** Opening DATA PROVIDED block **

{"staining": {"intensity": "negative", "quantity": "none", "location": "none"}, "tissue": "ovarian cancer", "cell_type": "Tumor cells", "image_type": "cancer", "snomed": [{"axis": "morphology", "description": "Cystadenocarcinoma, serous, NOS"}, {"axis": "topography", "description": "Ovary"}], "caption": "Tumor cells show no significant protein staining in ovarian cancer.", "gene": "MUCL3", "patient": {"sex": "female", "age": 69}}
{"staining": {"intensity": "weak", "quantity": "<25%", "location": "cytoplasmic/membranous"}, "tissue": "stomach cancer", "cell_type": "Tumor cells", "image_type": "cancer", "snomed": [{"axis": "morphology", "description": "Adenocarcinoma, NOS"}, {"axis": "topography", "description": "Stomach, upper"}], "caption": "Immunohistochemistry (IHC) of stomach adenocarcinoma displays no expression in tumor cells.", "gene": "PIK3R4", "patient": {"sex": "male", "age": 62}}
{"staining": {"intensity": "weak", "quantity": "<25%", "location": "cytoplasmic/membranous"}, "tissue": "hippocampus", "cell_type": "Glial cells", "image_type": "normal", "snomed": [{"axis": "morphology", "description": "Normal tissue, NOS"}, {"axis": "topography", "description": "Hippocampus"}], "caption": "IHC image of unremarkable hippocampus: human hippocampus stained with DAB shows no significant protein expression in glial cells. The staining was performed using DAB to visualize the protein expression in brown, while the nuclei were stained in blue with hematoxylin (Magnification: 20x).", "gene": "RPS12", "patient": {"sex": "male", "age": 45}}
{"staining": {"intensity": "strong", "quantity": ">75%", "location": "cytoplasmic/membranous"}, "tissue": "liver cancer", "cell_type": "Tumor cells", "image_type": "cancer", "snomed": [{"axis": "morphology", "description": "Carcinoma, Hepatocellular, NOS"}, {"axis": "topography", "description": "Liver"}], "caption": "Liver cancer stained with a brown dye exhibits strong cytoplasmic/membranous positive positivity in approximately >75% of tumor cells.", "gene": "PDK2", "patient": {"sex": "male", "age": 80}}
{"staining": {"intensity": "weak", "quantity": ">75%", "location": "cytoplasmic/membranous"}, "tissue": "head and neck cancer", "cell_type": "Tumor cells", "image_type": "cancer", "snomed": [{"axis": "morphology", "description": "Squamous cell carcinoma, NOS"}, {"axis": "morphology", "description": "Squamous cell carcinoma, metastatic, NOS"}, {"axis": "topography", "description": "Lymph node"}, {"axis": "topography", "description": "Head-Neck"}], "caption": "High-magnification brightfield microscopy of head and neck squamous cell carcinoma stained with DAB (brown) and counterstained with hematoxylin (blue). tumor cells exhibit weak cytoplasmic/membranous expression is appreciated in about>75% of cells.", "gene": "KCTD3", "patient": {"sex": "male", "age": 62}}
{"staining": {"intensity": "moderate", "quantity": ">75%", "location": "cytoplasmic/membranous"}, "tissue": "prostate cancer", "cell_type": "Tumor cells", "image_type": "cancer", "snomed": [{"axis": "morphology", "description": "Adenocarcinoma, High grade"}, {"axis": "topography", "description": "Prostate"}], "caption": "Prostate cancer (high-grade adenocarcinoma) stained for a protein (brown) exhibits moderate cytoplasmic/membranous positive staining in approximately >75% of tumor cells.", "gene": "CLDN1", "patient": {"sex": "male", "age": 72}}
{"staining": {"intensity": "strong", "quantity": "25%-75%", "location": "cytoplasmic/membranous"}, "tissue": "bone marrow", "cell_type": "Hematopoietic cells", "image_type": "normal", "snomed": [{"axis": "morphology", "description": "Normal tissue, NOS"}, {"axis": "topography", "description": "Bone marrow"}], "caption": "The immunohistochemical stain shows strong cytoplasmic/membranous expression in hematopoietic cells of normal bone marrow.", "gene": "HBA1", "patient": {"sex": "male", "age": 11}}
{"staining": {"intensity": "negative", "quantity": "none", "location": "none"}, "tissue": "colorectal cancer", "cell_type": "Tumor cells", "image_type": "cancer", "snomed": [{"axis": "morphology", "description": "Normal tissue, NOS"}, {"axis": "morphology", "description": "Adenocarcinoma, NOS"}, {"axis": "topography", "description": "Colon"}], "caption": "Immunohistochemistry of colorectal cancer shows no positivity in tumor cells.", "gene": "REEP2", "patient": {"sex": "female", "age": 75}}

** Closing DATA PROVIDED block **

WHAT YOU WILL DO =>
Beginning with the line that contains "immunohistochemical stain shows", return every line to the end of the listing, unchanged, and nothing else.

OUTPUT =>
{"staining": {"intensity": "strong", "quantity": "25%-75%", "location": "cytoplasmic/membranous"}, "tissue": "bone marrow", "cell_type": "Hematopoietic cells", "image_type": "normal", "snomed": [{"axis": "morphology", "description": "Normal tissue, NOS"}, {"axis": "topography", "description": "Bone marrow"}], "caption": "The immunohistochemical stain shows strong cytoplasmic/membranous expression in hematopoietic cells of normal bone marrow.", "gene": "HBA1", "patient": {"sex": "male", "age": 11}}
{"staining": {"intensity": "negative", "quantity": "none", "location": "none"}, "tissue": "colorectal cancer", "cell_type": "Tumor cells", "image_type": "cancer", "snomed": [{"axis": "morphology", "description": "Normal tissue, NOS"}, {"axis": "morphology", "description": "Adenocarcinoma, NOS"}, {"axis": "topography", "description": "Colon"}], "caption": "Immunohistochemistry of colorectal cancer shows no positivity in tumor cells.", "gene": "REEP2", "patient": {"sex": "female", "age": 75}}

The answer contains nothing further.